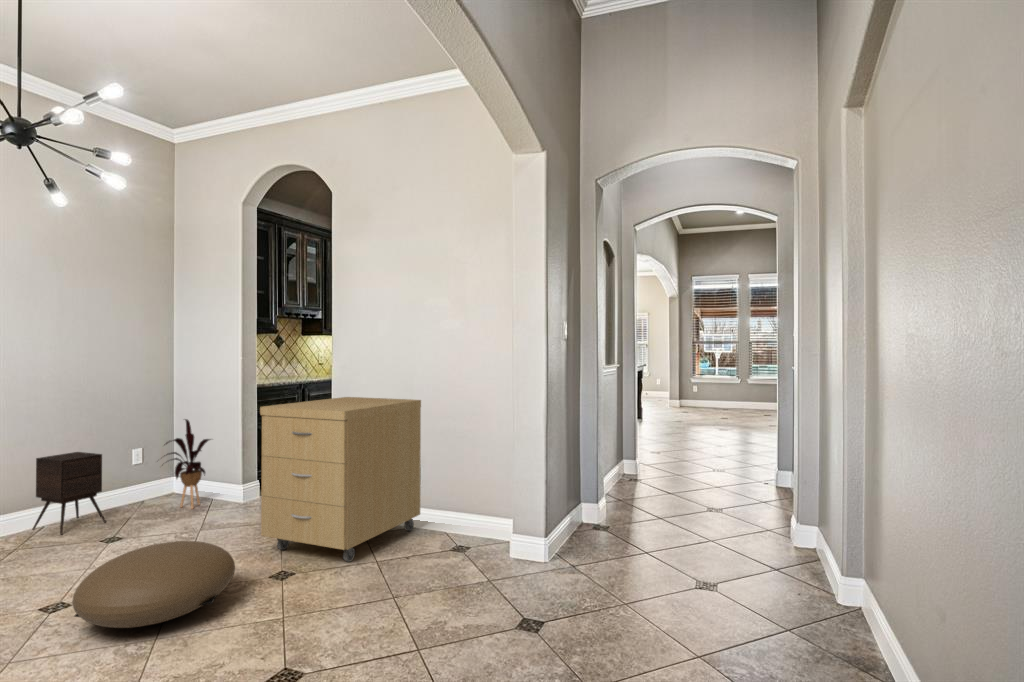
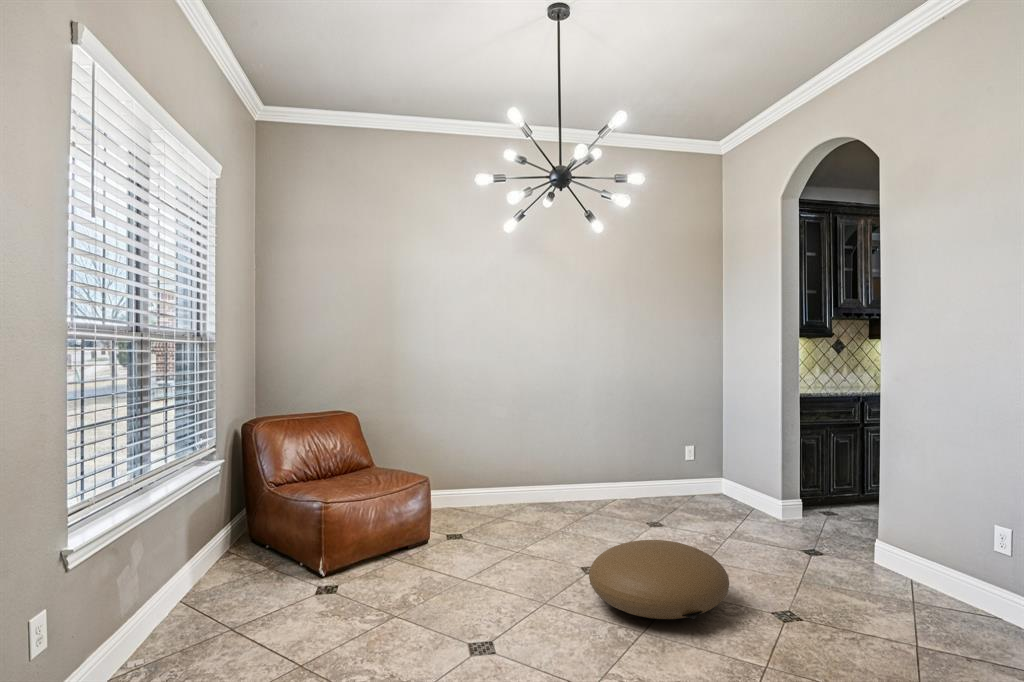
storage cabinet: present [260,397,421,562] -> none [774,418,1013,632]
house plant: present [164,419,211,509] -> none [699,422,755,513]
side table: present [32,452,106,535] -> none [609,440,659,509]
--
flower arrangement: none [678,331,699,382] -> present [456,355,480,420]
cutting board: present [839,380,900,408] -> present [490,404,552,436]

== Task objective ==
From the listing above, return the lines starting at the one with "storage cabinet: present" and ending at the one with "side table: present", both kept, exactly as they appear and nothing more.

== Result for this exercise ==
storage cabinet: present [260,397,421,562] -> none [774,418,1013,632]
house plant: present [164,419,211,509] -> none [699,422,755,513]
side table: present [32,452,106,535] -> none [609,440,659,509]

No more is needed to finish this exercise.